Foi testada a ação da BpPLA2-TXI sobre algumas linhagens de células tumorais: MEF (Mouse Embryonic Fibroblast), Sarcoma 180 (TIB-66), TG-180 (CCRF S 180 II) e Carcinoma de ovário (OVCAR-3). A BpPLA2-TXI possui baixa atividade citotóxica sobre as linhagens TG-180 (CCRF S 180 II) e Carcinoma de ovário (OVCAR-3) e não mostrou atividade sobre as linhagens MEF (Mouse Embryonic Fibroblast) e Sarcoma 180 (TIB-66) (dados não mostrados). Vários autores mostraram que algumas PLA2 da peçonha de serpentes possuem alta atividade citotóxica sobre determinadas linhagens tumorais (COSTA et al, 2008; STABELI et al, 2006), porém estas toxinas geralmente são PLA2 básicas.
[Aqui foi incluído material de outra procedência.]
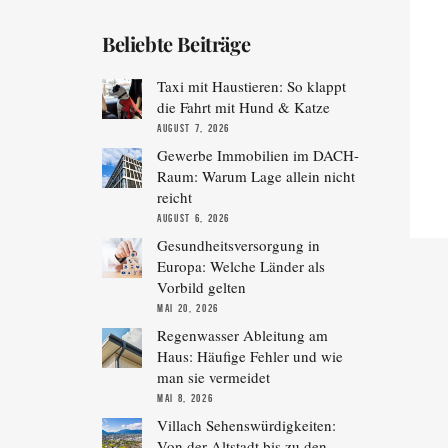
Beliebte Beiträge
Taxi mit Haustieren: So klappt
die Fahrt mit Hund & Katze
AUGUST 7, 2026
Gewerbe Immobilien im DACH-
Raum: Warum Lage allein nicht
reicht
AUGUST 6, 2026
Gesundheitsversorgung in
Europa: Welche Länder als
Vorbild gelten
MAI 20, 2026
Regenwasser Ableitung am
Haus: Häufige Fehler und wie
man sie vermeidet
MAI 8, 2026
Villach Sehenswürdigkeiten:
Von der Altstadt bis zu den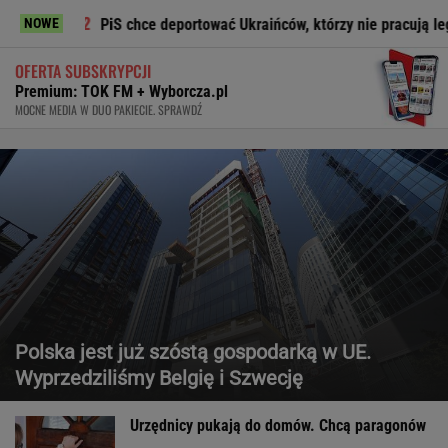
PiS chce deportować Ukraińców, którzy nie pracują legalnie
NOWE
OFERTA SUBSKRYPCJI
Premium: TOK FM + Wyborcza.pl
MOCNE MEDIA W DUO PAKIECIE. SPRAWDŹ
Polska jest już szóstą gospodarką w UE.
Wyprzedziliśmy Belgię i Szwecję
Urzędnicy pukają do domów. Chcą paragonów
Alguns autores mostraram que as PLA2 ácidas possuem baixa ou nenhuma atividade citotóxica (TEIXEIRA et al, 2011; FERNÁNDEZ et al, 2010). A citotoxicidade das PLA2 está diretamente relacionada com a região C-terminal da toxina, sendo que peptídeos sintetizados com base na sequência C-terminal podem induzir os mesmos efeitos. Porém, a maioria dos peptídeos citotóxicos possui características catiônicas e são altamente hidrofóbicos. O peptídeo C-terminal (últimos 15

64 resíduos de aminoácidos) da BpPLA2-TXI possui característica aniônica, o que pode ser uma justificativa para os resultados encontrados.